Start of PROVIDED RECORDS
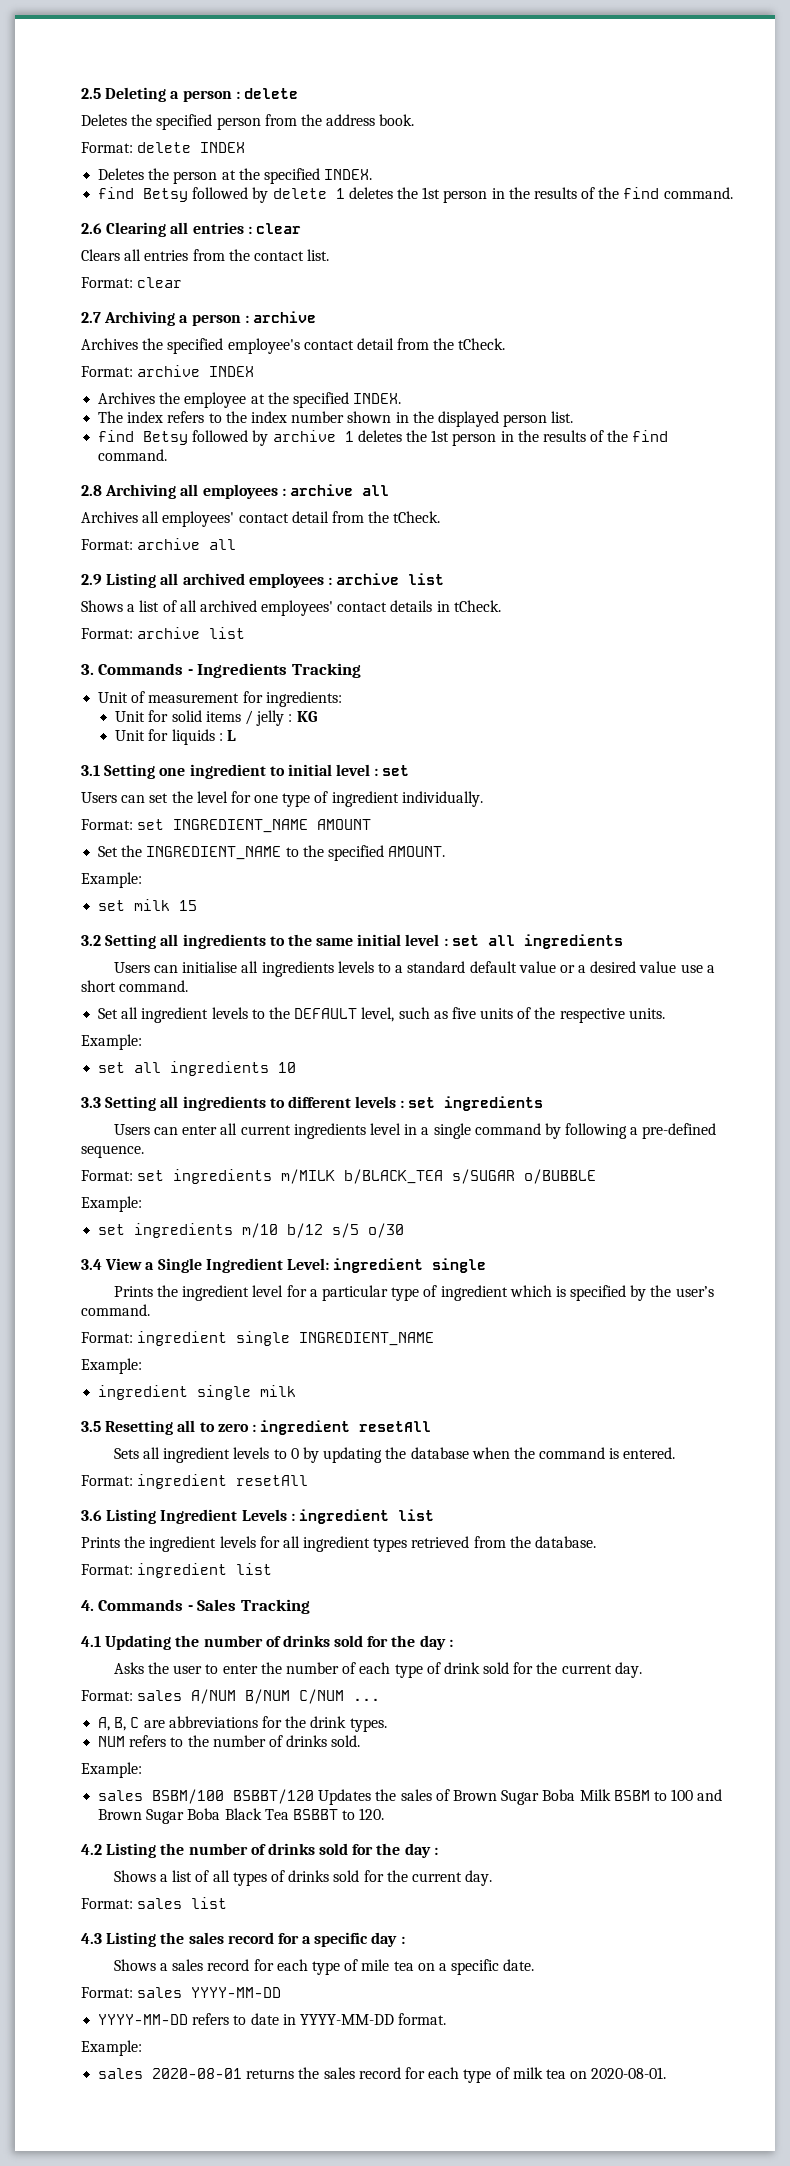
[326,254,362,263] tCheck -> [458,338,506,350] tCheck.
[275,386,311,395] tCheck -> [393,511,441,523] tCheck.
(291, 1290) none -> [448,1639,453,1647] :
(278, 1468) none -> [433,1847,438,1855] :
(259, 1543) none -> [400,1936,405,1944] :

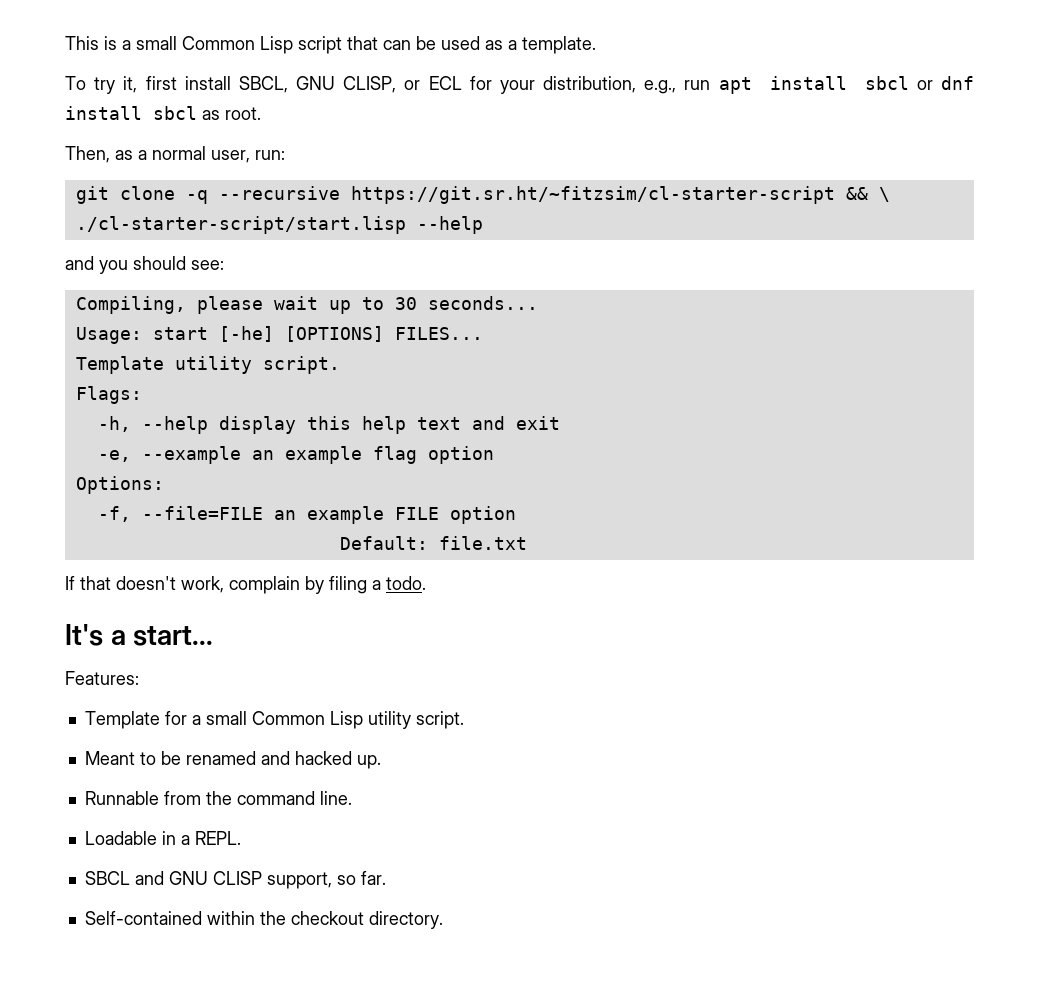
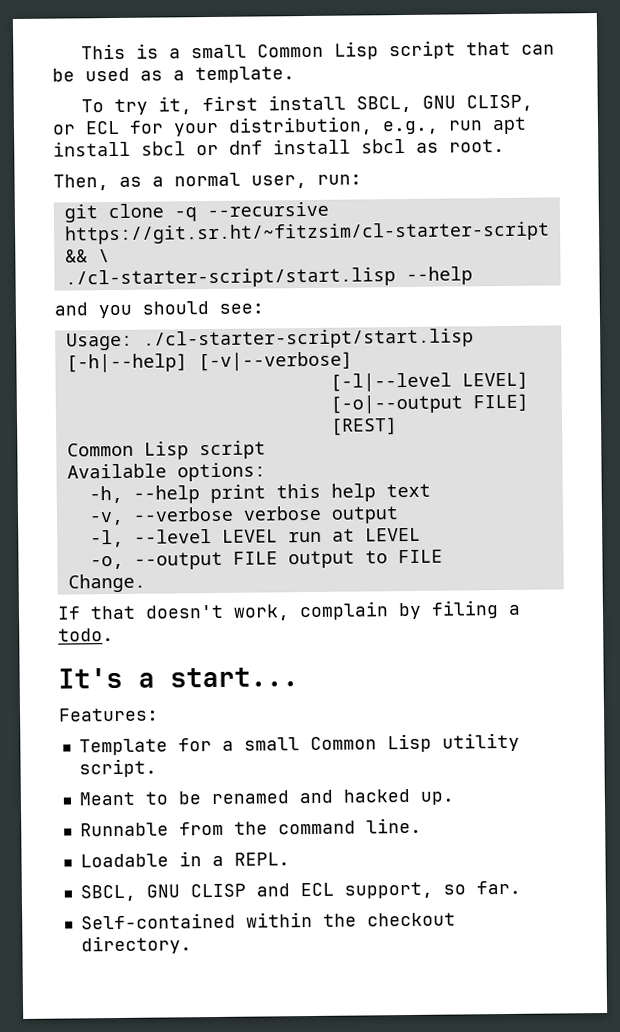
[75,296,538,314] [75,326,483,344] [75,356,340,374] [75,386,142,404] Compiling, please wait up to 30 seconds... // Usage: start [-he] [OPTIONS] FILES... // Template utility script. // Flags: -> [65,328,474,351] [65,351,353,373] [329,371,529,392] [329,393,529,414] [329,417,398,436] [66,440,266,460] [66,462,266,482] Usage: ./cl-starter-script/start.lisp [-h|--help] [-v|--verbose] // [-l|--level LEVEL] [-o|--output FILE] [REST] // Common Lisp script // Available options:
[218,416,296,434] display -> [209,484,266,504] print
[471,416,560,430] [97,446,494,464] [75,476,164,494] [97,506,516,524] [339,536,527,550] and exit // -e, --example an example flag option // Options: // -f, --file=FILE an example FILE option // Default: file.txt -> [88,505,399,526] [89,527,421,548] [89,549,443,570] [67,573,146,593] // -v, --verbose verbose output // -l, --level LEVEL run at LEVEL // -o, --output FILE output to FILE // Change.
[84,871,262,885] SBCL and GNU CLISP -> [79,882,334,902] SBCL, GNU CLISP and ECL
End of PROVIDED RECORDS
### WHAT THE TASK ASKS
Starting with the line that contains "(291, 1290) none" and ending with the last line of the data above, transcribe exactly those lines and no others, without pictures.

### RESPONSE
(291, 1290) none -> [448,1639,453,1647] :
(278, 1468) none -> [433,1847,438,1855] :
(259, 1543) none -> [400,1936,405,1944] :

[75,296,538,314] [75,326,483,344] [75,356,340,374] [75,386,142,404] Compiling, please wait up to 30 seconds... // Usage: start [-he] [OPTIONS] FILES... // Template utility script. // Flags: -> [65,328,474,351] [65,351,353,373] [329,371,529,392] [329,393,529,414] [329,417,398,436] [66,440,266,460] [66,462,266,482] Usage: ./cl-starter-script/start.lisp [-h|--help] [-v|--verbose] // [-l|--level LEVEL] [-o|--output FILE] [REST] // Common Lisp script // Available options:
[218,416,296,434] display -> [209,484,266,504] print
[471,416,560,430] [97,446,494,464] [75,476,164,494] [97,506,516,524] [339,536,527,550] and exit // -e, --example an example flag option // Options: // -f, --file=FILE an example FILE option // Default: file.txt -> [88,505,399,526] [89,527,421,548] [89,549,443,570] [67,573,146,593] // -v, --verbose verbose output // -l, --level LEVEL run at LEVEL // -o, --output FILE output to FILE // Change.
[84,871,262,885] SBCL and GNU CLISP -> [79,882,334,902] SBCL, GNU CLISP and ECL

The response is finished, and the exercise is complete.